[Test] Sony RX100 III : le roi des compacts remet son titre en jeu

Des performances mécaniques honnêtes

 

Première observation, la vélocité de l’obturateur n’est pas exceptionnelle. Il affiche en effet une vitesse maximale de 1/2000e de seconde, des capacités très en retrait par rapport aux hybrides et reflex moins onéreux de plusieurs centaines d’euros (ex : Panasonic GM1). En pratique, elle suffira néanmoins à 99% des usages, seuls les amateurs de photo sportive et animalière seront lésés, mais de toute manière le RX 100 III n’a pas été conçu pour ce genre d’usage.
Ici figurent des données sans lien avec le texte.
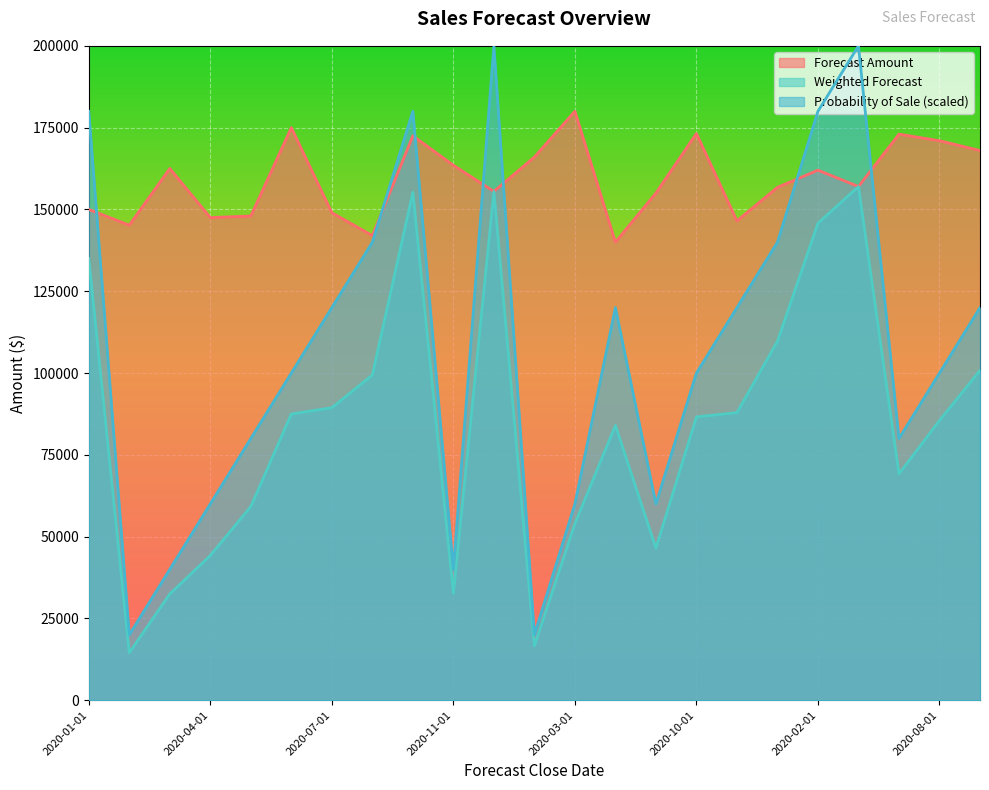

True or false: Weighted Forecast has a value of 185373 at 2020-01-01.

False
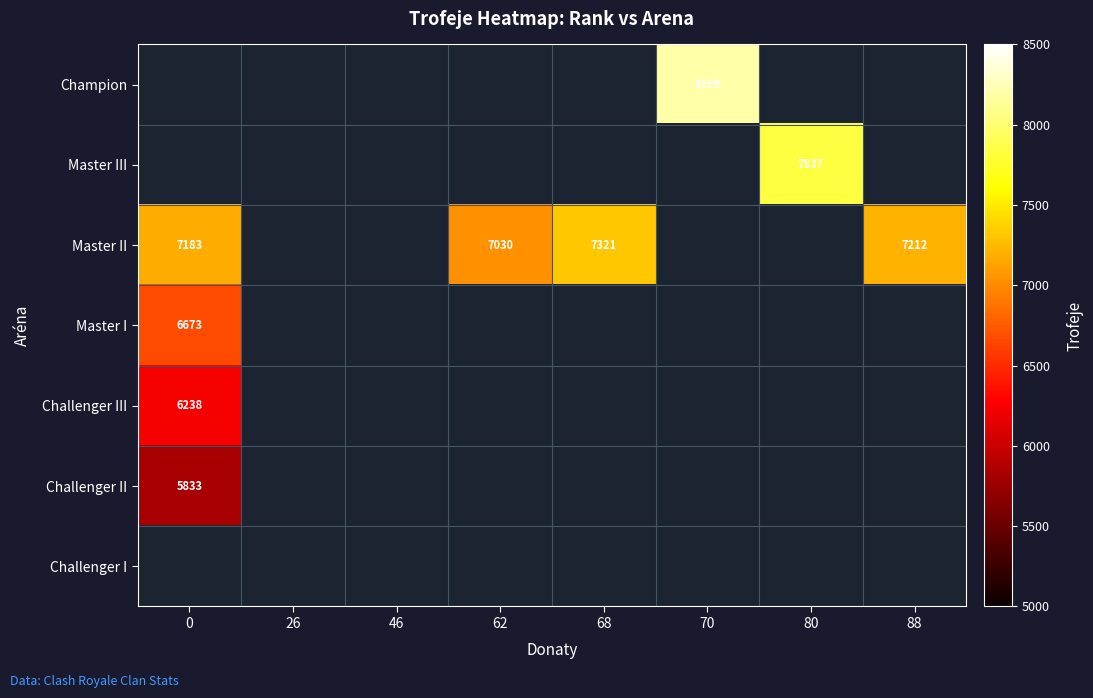

Is it true that Master I equals 4528.2 at 0?

False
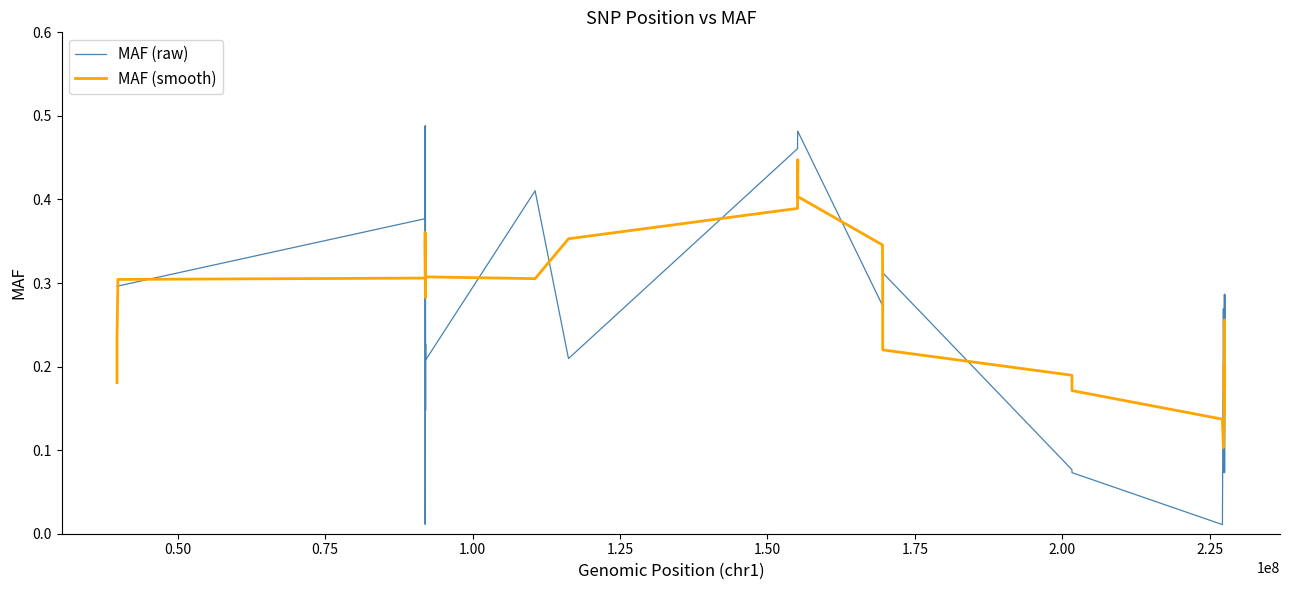

True or false: MAF (raw) and MAF (smooth) cross at least once.

True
Le module autofocus repose sur la seule détection de contraste. Logiquement, en mode standard il assure correctement sa tache tant que la luminosité est suffisante. Dès qu’elle baisse, la mise au point patine et devient plus lente. En mode continu, l’AF tâtonne assez longuement avant de cibler un sujet et peine à détecter ceux qui sont peu contrastés. Du coup la rafale avec suivi du sujet est limitée à 3 images par seconde environ, contre 10 images/seconde sans AF, car les performances de la mise au point automatique jouent le rôle de facteur limitant. Autre conséquence attendue : le suivi du sujet est aléatoire en photo comme en vidéo lorsque ce dernier s’approche de l’appareil. En journée ce n’est pas vraiment gênant car la taille du capteur permet une profondeur de champ suffisamment importante pour que l’AF n’ait pas besoin d’être trop précis. Par contre lorsque la luminosité baisse les résultats se dégradent.

Le RX 100 III ne brille donc pas par sa vélocité, ses performances sont néanmoins comparables avec celles des autres compacts experts haut de gamme (ex : Canon G1X Mk II) et seul Nikon fait mieux en matière d’autofocus.